I’ve been hooked on Scream, and horror, ever since.
We’d also play Tomb Raider, and I remember my sister being a goth a lot longer than she claims. When playing the classic Tomb Raider games, we’d be listening to all sorts of screaming, heavy metal music.
It wasn’t all blood, gore, and death. I was a sucker for Scooby Doo. I loved Buffy the Vampire Slayer and Charmed. My sister introduced me to Point Horror books way before I was a teenager. And yet, despite this exposure to horror, I’d still hide from the video trailer for Goosebumps.
The first thing I wrote seriously
When I was around 17, I started to write ‘seriously’ - that is, with a view to get published. Writing under the pen name J S Strange - a name that has been resurrected this year with my book, The Boyfriend Academy - I wrote a zombie horror novel. I probably got hundreds of rejections on it, and instead of actually listening, I paid to get it ‘edited’ and self-published it. Then I wrote a sequel, and self-published that.
I look back on it now, with its corny cover, bad writing and bad editing, and I cringe. I wish self-publishing wasn’t so easily accessible to me at that time. I wasn’t ready, at all. But I was young and naive and thought I’d written the next great horror masterpiece.

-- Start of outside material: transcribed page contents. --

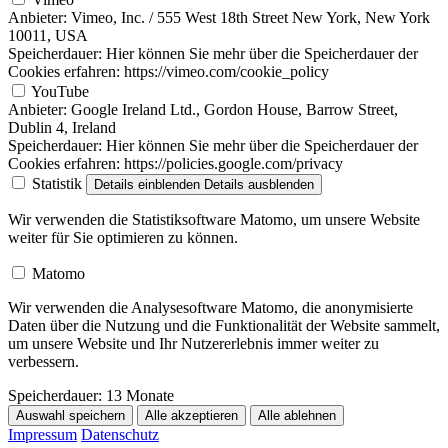
Anbieter:
Vimeo, Inc. / 555 West 18th Street New York, New York
10011, USA
Speicherdauer:
Hier können Sie mehr über die Speicherdauer der
Cookies erfahren: https://vimeo.com/cookie_policy
YouTube
Anbieter:
Google Ireland Ltd., Gordon House, Barrow Street,
Dublin 4, Ireland
Speicherdauer:
Hier können Sie mehr über die Speicherdauer der
Cookies erfahren: https://policies.google.com/privacy
Statistik
Details einblenden
Details ausblenden
Wir verwenden die Statistiksoftware Matomo, um unsere Website
weiter für Sie optimieren zu können.
Matomo
Wir verwenden die Analysesoftware Matomo, die anonymisierte
Daten über die Nutzung und die Funktionalität der Website sammelt,
um unsere Website und Ihr Nutzererlebnis immer weiter zu
verbessern.
Speicherdauer:
13 Monate
Auswahl speichern
Alle akzeptieren
Alle ablehnen
Impressum
Datenschutz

This zombie horror was supposed to be a trilogy, but a review for book two got in my head and I froze. I never did finish that trilogy. Instead, I wrote cosy crime, and got closer to publication with short listings and full manuscript requests, but even then, I was still rejected. I self-published two of those, too. Better than the horrors, at least in writing, but still, not quite ready for publication.
And so, I gave up. Gave up on writing. Gave up on thinking I should write horror.
But horror didn’t give up on me.
Throughout it all, I returned to horror in some form. Horror books, horror films. I was a ghost hunter, I practiced witchcraft. The occult interests me. I even starred in an indie horror film as Youth 2. I had no lines, but I slayed. Halloween is my favourite time of the year. October, my favourite month. Autumn my favourite season. These ‘darker’ things are things I’ve always been interested in.
Yet death terrifies me.
Horror, for me, has felt like an escape. It’s a reflection of the times. It’s full of queer undertones. It gets your heart racing, your nerves on edge. It’s clever and at times, not so clever. It’s unserious and yet serious all at once. I appreciate the craft of horror, the art of horror. From the independent horror filmmakers, to the history of horror, to the studio produced and traditionally published. I love, and have always loved, horror.
So, now what?
I’m returning to my love of horror. Since the publishing of my debut, my relationship and expectation of writing has changed. Along the way, I lost the true reason on why I write. It’s been a joyful, yet weird experience. My publishing experience hasn’t been a horrible one, but it has made me disillusioned with it all.
I decided I need to try my hand at something completely different. With no books contracted after 2026, and most of my edits done on my upcoming works, I thought I’d use a different part of my brain and return to where it all started for me.
My current project is a gothic horror. I know what I want to say. The difficult part is how to say it. It’s a mess of a first draft, but it’s finished, and I’m going to work on it and make it darker. Twist the prose and bleed it dry. It’s freeing to not be contracted on this. I’m trying to ignore the gnawing anxiety of no contract inked.
I’m going to try and get it published, and put myself through the horror of that again.
Hopefully I’ll be a final girl at the end of it.
xoxo Jack
P.S: I want to star in more indie horrors. There, I said it. Casting directors, hit me up.